La pequeña casa
Etienne dice que jamás debería haber permitido que participara tanto, que no debería haberla puesto en peligro. Dice que ya no puede salir más a la calle. Lo cierto es que Marie-Laure se siente aliviada. El alemán la persigue en sus pesadillas, es un cangrejo de tres metros de altura que hace sonar sus pinzas y susurra «Solo una pregunta» en su oído.
—¿Qué pasará con las barras de pan, tío?
—Yo mismo iré. Debería haberlo hecho desde el principio.
Las mañanas del 4 y del 5 de agosto Etienne se detiene frente a la puerta principal murmurando para sí mismo y a continuación abre la verja y sale. Poco después la campanilla de la tercera planta suena y cuando entra en la casa ya de vuelta cierra los candados y permanece quieto en el vestíbulo para recuperar la respiración como si hubiese cruzado un campo repleto de peligros.
Aparte del pan, no tienen casi nada para comer: guisantes secos, cebada, leche en polvo. Y las últimas latas de verduras que preparó madame Manec. Los pensamientos de Marie-Laure galopan como sabuesos sobre las mismas preguntas. Primero aquellos policías de hace dos años: «Mademoiselle, ¿no le comentó nada en particular?». A continuación la voz mortecina del sargento mayor cojo: Solo quiero que me diga si su padre le dejó algo o le habló sobre llevar alguna cosa al museo.
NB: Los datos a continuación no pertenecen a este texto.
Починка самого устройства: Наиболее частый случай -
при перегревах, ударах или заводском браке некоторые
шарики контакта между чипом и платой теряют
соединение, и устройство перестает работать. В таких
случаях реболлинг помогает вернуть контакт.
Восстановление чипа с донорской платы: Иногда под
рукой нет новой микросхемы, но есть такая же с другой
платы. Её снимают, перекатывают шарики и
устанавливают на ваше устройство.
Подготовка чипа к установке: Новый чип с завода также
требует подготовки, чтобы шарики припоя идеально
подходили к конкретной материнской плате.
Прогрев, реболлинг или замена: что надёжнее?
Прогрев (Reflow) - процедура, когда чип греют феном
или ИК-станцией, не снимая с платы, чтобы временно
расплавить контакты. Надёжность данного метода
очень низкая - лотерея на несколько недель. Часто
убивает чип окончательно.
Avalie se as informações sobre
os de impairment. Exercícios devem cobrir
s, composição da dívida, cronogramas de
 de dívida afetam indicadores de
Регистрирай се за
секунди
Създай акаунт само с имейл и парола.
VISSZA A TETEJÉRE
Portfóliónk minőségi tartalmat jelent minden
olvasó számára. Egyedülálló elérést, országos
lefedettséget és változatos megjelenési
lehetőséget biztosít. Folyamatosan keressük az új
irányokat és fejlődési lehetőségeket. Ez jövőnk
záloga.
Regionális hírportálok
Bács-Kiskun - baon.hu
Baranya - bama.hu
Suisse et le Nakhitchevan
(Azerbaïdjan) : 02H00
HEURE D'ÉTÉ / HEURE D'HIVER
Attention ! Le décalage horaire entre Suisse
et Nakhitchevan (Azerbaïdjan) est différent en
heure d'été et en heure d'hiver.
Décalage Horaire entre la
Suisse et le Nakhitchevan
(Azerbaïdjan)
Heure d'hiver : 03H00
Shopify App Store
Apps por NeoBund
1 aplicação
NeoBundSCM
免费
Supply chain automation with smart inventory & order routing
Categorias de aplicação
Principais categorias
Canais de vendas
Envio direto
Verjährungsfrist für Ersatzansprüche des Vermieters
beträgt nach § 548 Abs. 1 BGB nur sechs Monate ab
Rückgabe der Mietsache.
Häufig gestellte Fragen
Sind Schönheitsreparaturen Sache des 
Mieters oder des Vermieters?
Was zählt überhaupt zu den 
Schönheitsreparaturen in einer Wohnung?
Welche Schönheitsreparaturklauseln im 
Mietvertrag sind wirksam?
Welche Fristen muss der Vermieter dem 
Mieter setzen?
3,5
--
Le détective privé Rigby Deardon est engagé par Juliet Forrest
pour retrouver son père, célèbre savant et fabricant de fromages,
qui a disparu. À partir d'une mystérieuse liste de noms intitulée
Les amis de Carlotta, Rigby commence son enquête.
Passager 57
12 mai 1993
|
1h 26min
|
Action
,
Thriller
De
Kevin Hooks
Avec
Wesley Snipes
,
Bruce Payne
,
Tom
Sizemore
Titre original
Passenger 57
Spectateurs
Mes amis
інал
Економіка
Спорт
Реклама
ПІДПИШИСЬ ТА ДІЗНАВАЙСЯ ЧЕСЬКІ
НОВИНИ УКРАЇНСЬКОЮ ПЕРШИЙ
Papá se marcha. Madame Manec se marcha. Recuerda las voces de sus vecinos en París cuando ella perdió la vista: Es como si estuvieran malditos.
Intenta olvidar el miedo, el hambre, las preguntas. Debe vivir como los caracoles, momento a momento, centímetro a centímetro. Pero en la tarde del 6 de agosto lee las siguientes líneas a Etienne en el sofá de su estudio: «¿Es cierto que el capitán Nemo jamás abandonó el Nautilus? Con frecuencia, al final no le veía durante semanas. ¿Qué hacía durante todo ese tiempo? ¿Es posible que estuviera a cargo de alguna misión secreta totalmente desconocida para mí?».
Cierra el libro de un golpe.
—¿No tienes ganas de saber si conseguirán escapar esta vez? —pregunta Etienne, pero Marie-Laure está recitando en su mente la tercera carta de su padre, la última que recibió.
«¿Te acuerdas de tus cumpleaños? ¿Que siempre había dos regalos sobre la mesa cuando te despertabas? Siento que las cosas hayan salido así. Si alguna vez quieres entenderlo, mira dentro de la casa de Etienne, dentro de la casa. Sé que harás lo correcto. Aunque me gustaría que el regalo fuera mejor».
Mademoiselle, ¿no le comentó nada en particular?
¿Podemos echar un vistazo a lo que trajo con él?
Tenía muchas llaves en el museo.
No es el transmisor. Etienne se equivoca. El alemán no estaba interesado en la radio, era algo diferente, algo que pensaba que solo ella sabía. Y oyó lo que quería oír. Al final ella contestó a todas sus preguntas.
Solo una estúpida maqueta de esta ciudad.
Ese fue el motivo por el que él se marchó.
Mira dentro de la casa de Etienne.
—¿Qué sucede? —pregunta Etienne.
Dentro de la casa.
—Necesito descansar —dice ella, sube las escaleras de dos en dos, cierra la puerta de su habitación y recorre con los dedos la ciudad en miniatura. Ochocientos sesenta y cinco edificios. Ahí, cerca de una de las esquinas, espera la alta y estrecha casa del número 4 de la rue Vauborel. Sus dedos recorren la fachada hacia abajo hasta que encuentran el hueco de la puerta principal. Presiona hacia dentro y la casa se desprende hacia arriba y hacia fuera. Cuando la agita no oye nada, pero las casas nunca hacen ruido cuando las agita, ¿no es así?
Le tiemblan los dedos pero no le lleva mucho tiempo resolverlo, dobla la chimenea noventa grados y quita los paneles del techo. Uno, dos, tres.
Una cuarta puerta y luego una quinta y así hasta llegar a la decimotercera, una puerta cerrada que apenas tiene el tamaño de un zapato.
Y entonces —preguntaron los niños— ¿cómo sabe que está allí de verdad?
Porque creo en la historia.
Vuelca la pequeña casa y una piedra con forma de pera cae sobre la palma de su mano.